Asylverein

Der Czernowitzer Asylverein trat am 10. April 1886 zu seiner ersten konstituierenden Sitzung zusammen. Der Verein hatte zum Ziel, Obdachlosen vorübergehend eine Unterkunft für die Nacht zu bieten und sie am Morgen und am Abend mit Tee und Brot zu versorgen. Nachdem ein geeignetes Gebäude (ehemaliges „Marinsche Haus“) für den Vereinszweck für einen Betrag von 15.000 Gulden gefunden worden war – in der Waaggasse 6 (heute Tolstoho 6) – direkt anschließend an den damaligen Mehlplatz und späteren Rudolfsplatz (heute Philharmonieplatz) –, regte sich Kritik an diesem Standort im Zentrum der Stadt (Bukowinaer Rundschau, 8.August 1886, S. 4).

++++++

Deine Aufgabe
Stimmen die folgenden Aussagen mit dem Ausgangstext überein? Beantworte jede mit Ja oder Nein und zitiere wörtlich die Worte des Ausgangstextes, die den Ausschlag geben.
1. Der Verein wollte Obdachlosen eine dauerhafte Wohnung verschaffen.
2. Für das Gebäude in der Waaggasse wurden 15.000 Gulden veranschlagt.
3. Der Standort im Zentrum der Stadt blieb ohne Widerspruch.

++++++

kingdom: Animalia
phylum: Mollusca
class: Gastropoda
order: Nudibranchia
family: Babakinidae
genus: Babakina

++++++

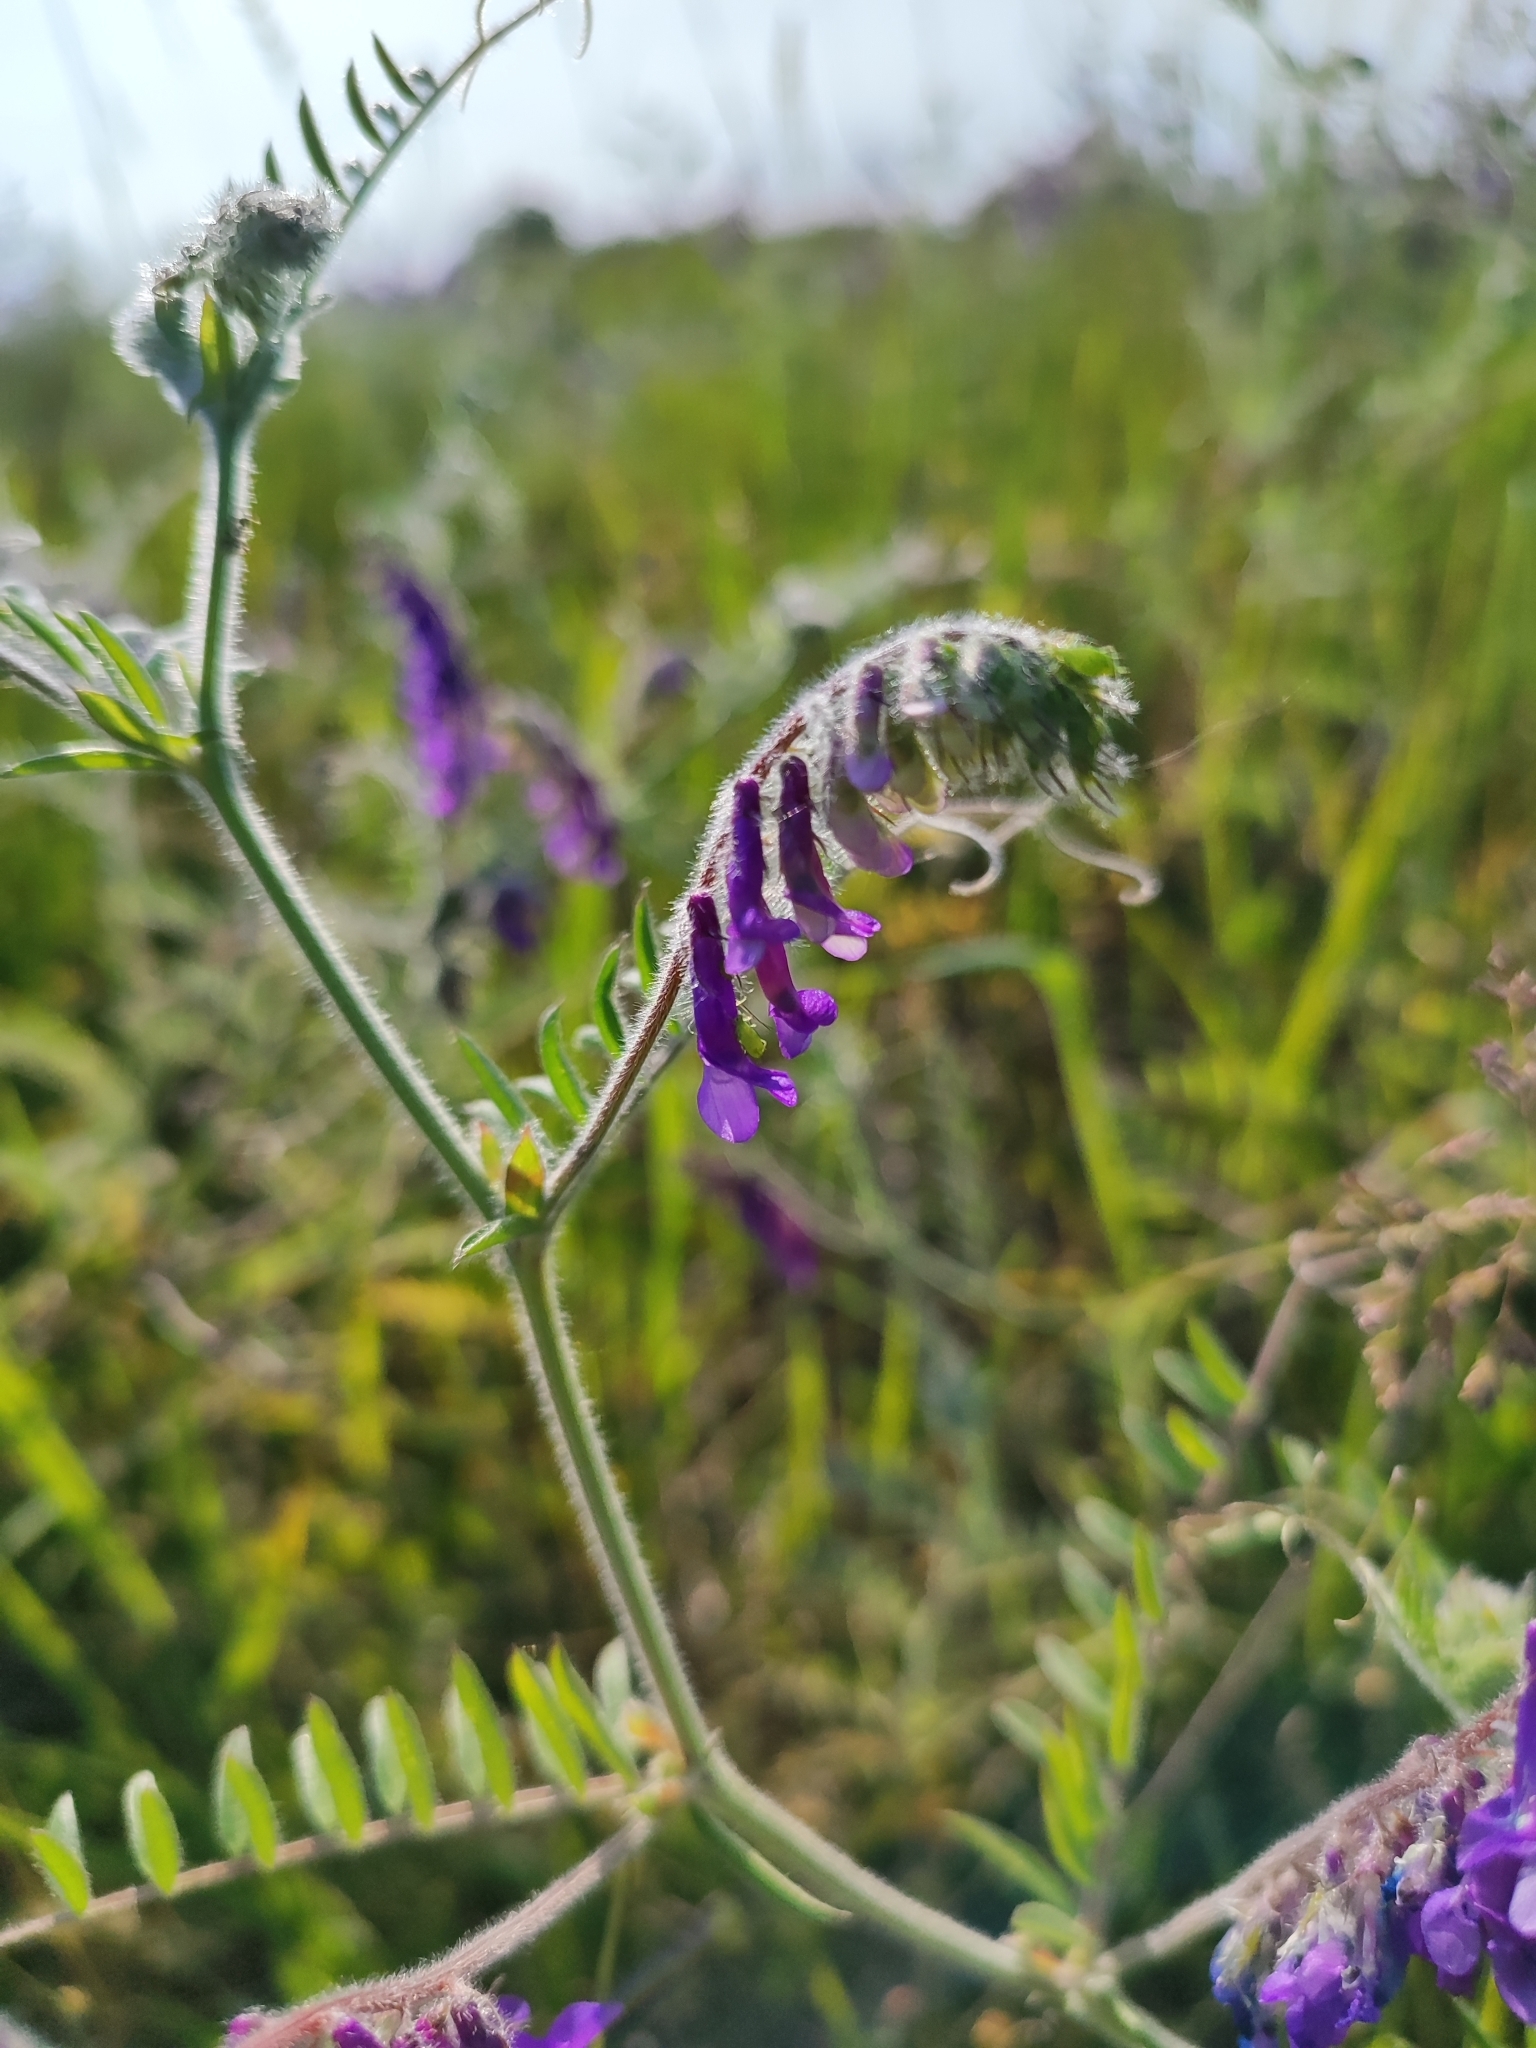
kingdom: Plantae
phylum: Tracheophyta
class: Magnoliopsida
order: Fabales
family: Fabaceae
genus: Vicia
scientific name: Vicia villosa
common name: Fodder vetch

++++++

Erwartete Ausgabe
1. Nein: „Obdachlosen vorübergehend eine Unterkunft für die Nacht zu bieten“
2. Ja: „für einen Betrag von 15.000 Gulden“
3. Nein: „regte sich Kritik an diesem Standort im Zentrum der Stadt“